Is it time to turn bullish on oil stocks?

The last year has been another appalling for oil stocks. The average oil producer in the ETF SPDR S&P Exploration and production of oil and gas plunged 38%. Meanwhile, the oil AND F is down over 55% over the past three years. While the fall in oil prices is partly to blame – West Texas Intermediate, the main benchmark for oil prices in the United States, has lost about a third of its value during this period – oil producers have spent billions of dollars in capital by drilling wells to increase production at all costs.

However, 2021 has started much better for oil. WTI rose more than 10%, topping $ 50 a barrel for the first time since February. This has already pushed up the SPDR oil ETF by more than 20% this year. This rally may be just the start, given how crucial $ 50 crude is for some oil producers.

Image source: Getty Images.

The Case for an Uptrend in Oil Stocks

Most oil producers have spent the past year focusing on cutting costs to survive lower oil prices. One of the tools that many have used is to increase their scale through mergers. Oil giant Chevron (NYSE: CVX) kicked off the current wave of mergers and acquisitions by acquiring Noble Energy last year for $ 13 billion. The main driver of the deal is the hope that the combined company can achieve $ 300 million in annual savings.
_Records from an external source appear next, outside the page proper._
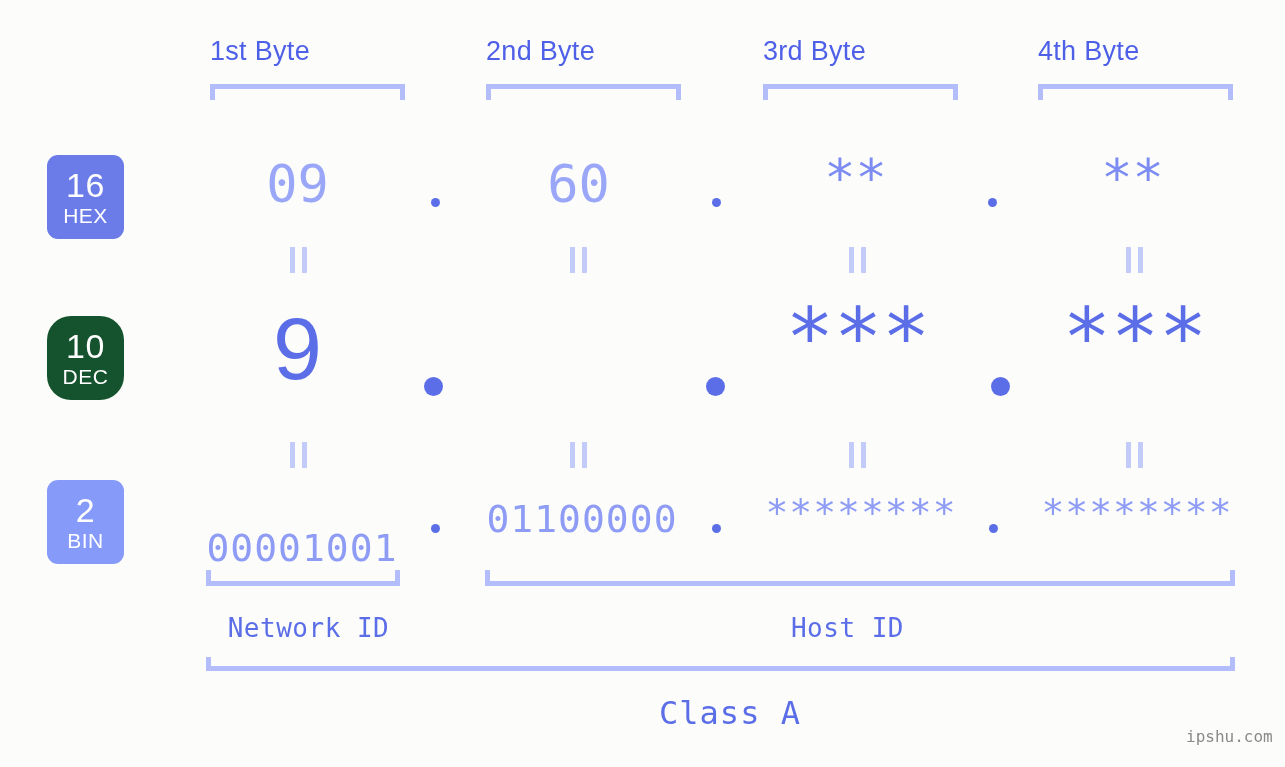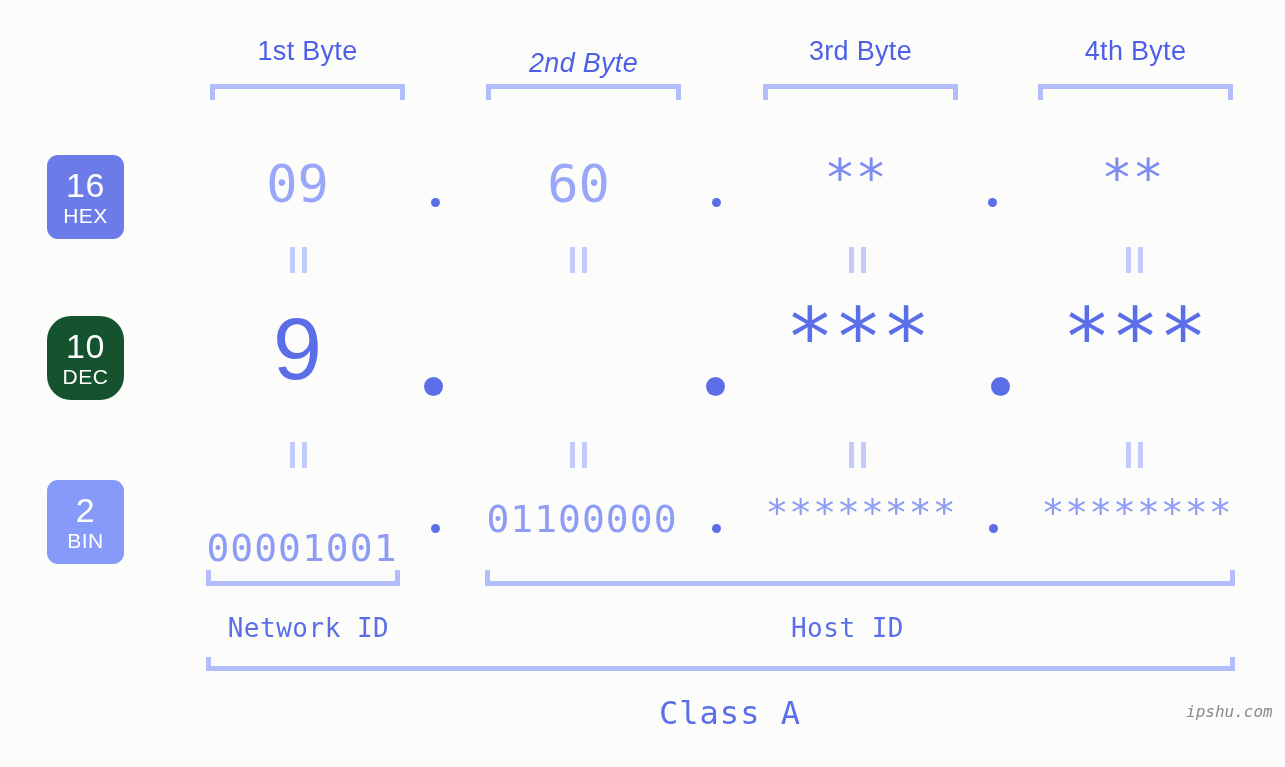"1st Byte" .byte-label { text-align: center -> left }
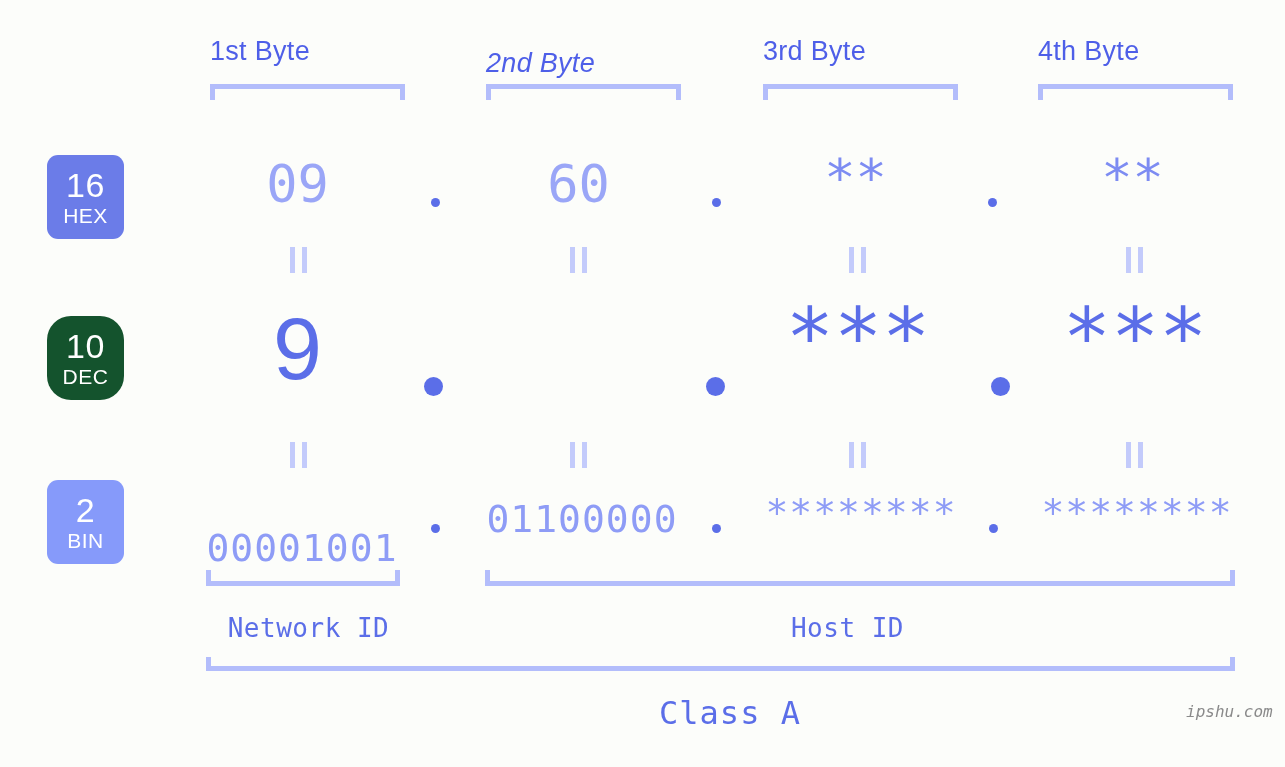"2nd Byte" div.abs { font-style: italic -> none; top: 48px -> 36px }
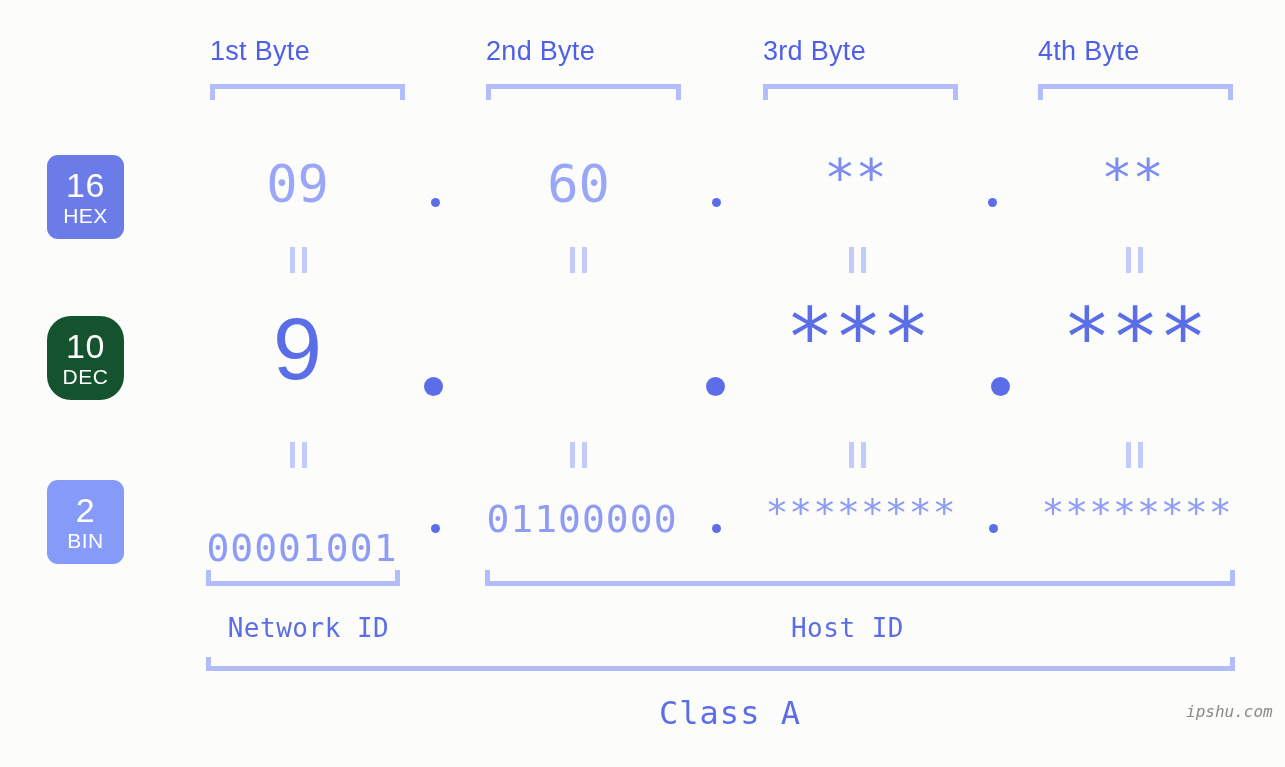"ipshu.com" div.abs { font-style: italic -> none; top: 702px -> 727px }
Many peers followed this plan by acquiring a rival to cut costs. Devon Energy (NYSE: DVN) recently completed its merger of equals with WPX Energy in a deal that will increase its annual savings from $ 300 million to $ 575 million by the end of this year. During this time, ConocoPhillips (NYSE: COP) is in the process of completing its acquisition of Concho Resources (NYSE: CXO) this year, which should enable it to capture $ 500 million in annual cost and capital savings by 2022.

As a result of these deals, oil producers were on track to generate more cash in 2021 at lower oil prices than last year. Because of this, they can produce an even bigger spurt now that crude oil is in the $ 50 range. For example, ConocoPhillips estimated that by partnering with Concho Resources, it could generate between $ 7.5 billion and $ 7.8 billion in operating cash flow at $ 40 of oil, which is enough to fund the capital in order to maintain its current production rate and dividend with leeway. . Meanwhile, at $ 50 worth of oil, the combined company could produce an additional $ 3 billion in cash this year. Devon Energy only needs an average of $ 33 a barrel of oil to fund its dividend and production maintenance program. For this reason, it is on track to produce over $ 500 million in free cash flow from $ 40 of crude oil and over $ 1.5 billion if oil stays around $ 50 a barrel this year.

Usually, oil producers immediately reinvest their additional cash flow at higher oil prices to speed up their drilling programs and increase production. However, having been burned by this approach in the past, most growers plan to keep production flat this year even though oil prices continue to rise. If they do, they will generate huge amounts of excess cash that they can use to pay down debt and return money to shareholders. Devon has already pledged to pay special dividends of up to 50% of its excess cash this year, while ConocoPhillips will likely continue to buy back its shares.

The bear’s case for oil stocks

While the oil market improves, it is still in poor shape. There is a delicate balance between supply and demand. While consumption is set to improve this year, the pandemic could continue to affect how quickly it rebounds. If the vaccines are rolled out quickly, people will be able to go back to their offices and travel a lot more this year, which will drive demand for gasoline and jet fuel. However, if the rollout stops due to production issues or lukewarm demand, oil consumption may not meet expectations, causing crude oil prices to fall.

Meanwhile, supplies are set to increase this year as OPEC and many of its partners restart some of their production at slow speed. If they are rising too quickly, or if US producers start to get greedy, it could put pressure on oil prices, although Saudi Arabia is doing everything in its power to curb global supply.

If oil prices lost their grip on the $ 50 a barrel, oil stocks would likely give up much of their initial gains. Meanwhile, a drop to around $ 40 a barrel would put significant pressure on financially weaker oil producers, potentially triggering a new wave of bankruptcies in the sector.

Cautious optimism

If oil prices continue to rise, oil inventories could be doing very well this year. This is especially true for those who have taken steps to cut costs, as they are on track to produce free cash flow this year if oil stays in the $ 50 range. Given their commitment to keeping production at a stable level, many will return this boon to shareholders through share buybacks and special dividends, which could push their stock prices much higher.

However, downside risks remain, which is why investors should remain cautious by focusing on producers who can thrive even as oil prices cool.

This article represents the opinion of the author, who may disagree with the “official” recommendation position of a premium Motley Fool consulting service. We are motley! Challenging an investment thesis – even one of our own – helps us all to think critically about investing and make decisions that help us become smarter, happier, and richer.